(EDITORIAL by Korea JoongAng Daily on October 6)
Yoo Dong-gyu, a key figure in the land development scandal in Seongnam City, Gyeonggi, is believed to have caused hundreds of billions of won, or hundreds of millions of dollars, in losses to citizens. He was arrested on charges of potential breach of trust and bribery in connection with the lucrative Daejang-dong development project. Gyeonggi Governor Lee Jae-myung says the development project was an exemplary case of getting 70% of developers’ profits back. In the National Assembly’s audit of the government on Tuesday, lawmakers on both sides of the aisle clashed fiercely over the scandal.
As the main prosecutors in charge of the case are pro-government figures, this will not be disadvantageous for the presidential candidates of the DP. At the top of the law enforcement agency is Attorney General Kim Oh-soo, a staunch supporter of the Liberal government. But Yoo, a former acting chairman of the Seongnam Development Corporation, faces serious charges.
Many suspicions persist about past development projects across the city. In a development project in 2015, private builders raked in more than 200 billion won ($ 168.6 million) in profits after buying the site from a state-owned company and building apartments. In another development project between 2013 and 2016, the same members who participated in the Daejang-dong project made huge profits.
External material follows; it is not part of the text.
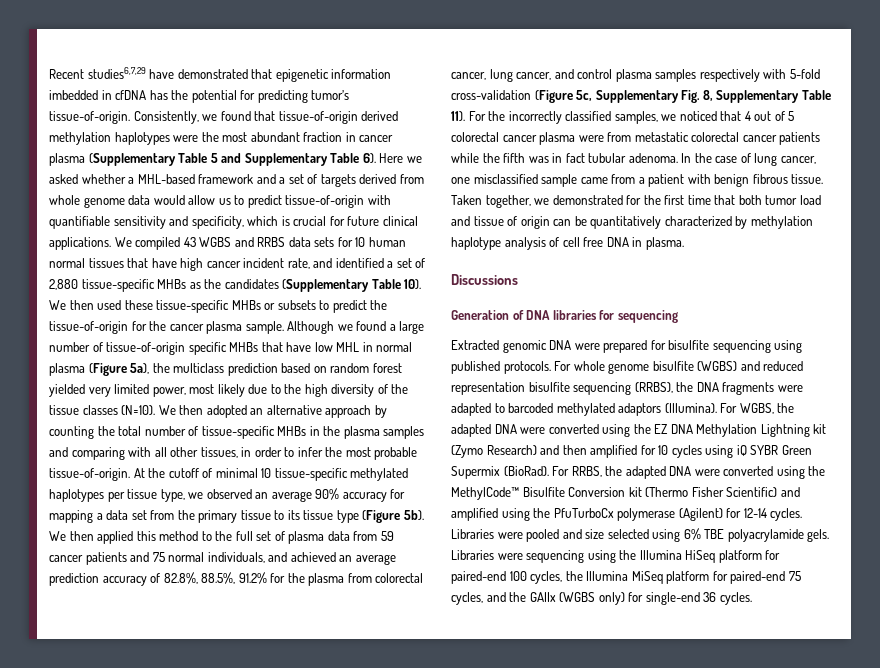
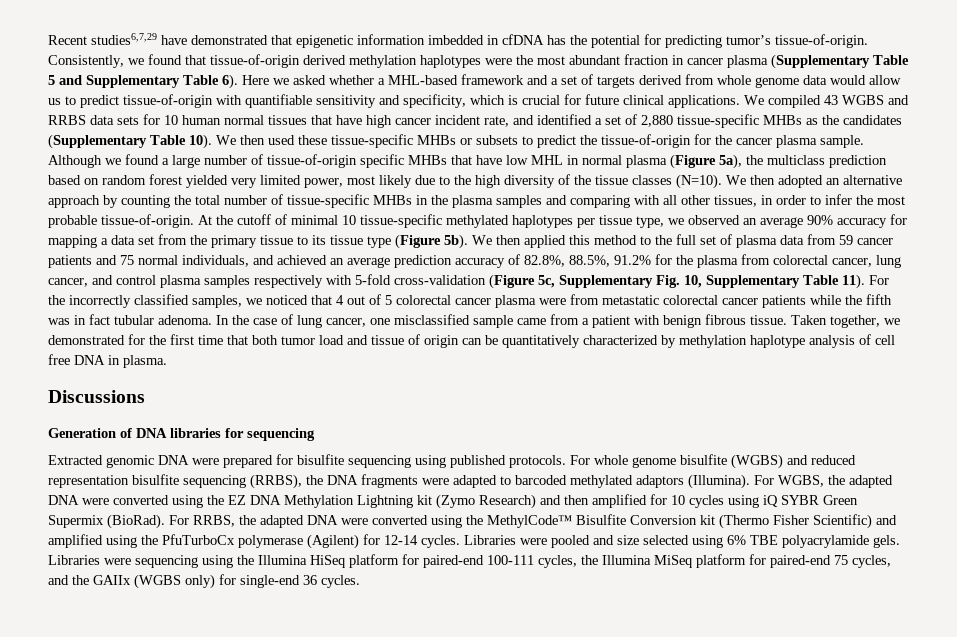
[702,90,713,101] 8, -> [684,275,702,288] 10,
[509,571,527,581] 100 -> [487,555,534,565] 100-111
Those involved in the Daejang-dong project claim that the huge profits they have made are the result of the sharp rise in house prices under the Moon Jae-in administration. But house prices have skyrocketed in other places as well. They must explain why the controversy only erupts in Seongnam City.
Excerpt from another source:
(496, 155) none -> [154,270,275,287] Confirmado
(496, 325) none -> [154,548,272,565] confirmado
Governor Lee, the ruling party’s presidential favorite, admitted his inability to supervise one of his aides over the Daejang-dong project. And yet, he stressed that the project should be praised, not criticized. On Tuesday, Lee even insisted that the city government was able to claw back in profits three times the total amount other city governments raised for their development projects.
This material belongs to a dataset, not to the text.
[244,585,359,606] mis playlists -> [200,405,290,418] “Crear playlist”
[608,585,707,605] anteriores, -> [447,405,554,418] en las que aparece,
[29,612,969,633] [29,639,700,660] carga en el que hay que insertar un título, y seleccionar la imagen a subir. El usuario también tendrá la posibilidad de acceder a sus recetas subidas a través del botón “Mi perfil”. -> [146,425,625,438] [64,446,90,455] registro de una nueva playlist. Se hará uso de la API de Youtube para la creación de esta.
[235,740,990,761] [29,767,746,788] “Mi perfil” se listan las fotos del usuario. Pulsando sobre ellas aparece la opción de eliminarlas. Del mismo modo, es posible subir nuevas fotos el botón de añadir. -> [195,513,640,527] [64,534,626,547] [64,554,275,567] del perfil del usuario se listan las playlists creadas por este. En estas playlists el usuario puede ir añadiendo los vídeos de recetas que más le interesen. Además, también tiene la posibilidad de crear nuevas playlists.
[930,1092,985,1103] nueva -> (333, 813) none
Lee doesn’t feel responsible, even after his assistant was detained on suspicion of causing massive financial loss to the city. He casually called those involved in licensing large-scale development projects to developers as “devils.” Who are the devils now? Police eventually announced a plan to impose a travel ban on eight suspected people and examine their bank accounts. But a lawyer involved in the scam has already left for the United States, and police have yet to find critical evidence – Yoo’s smartphone. The police must remove all suspicion around the scandal before it is too late.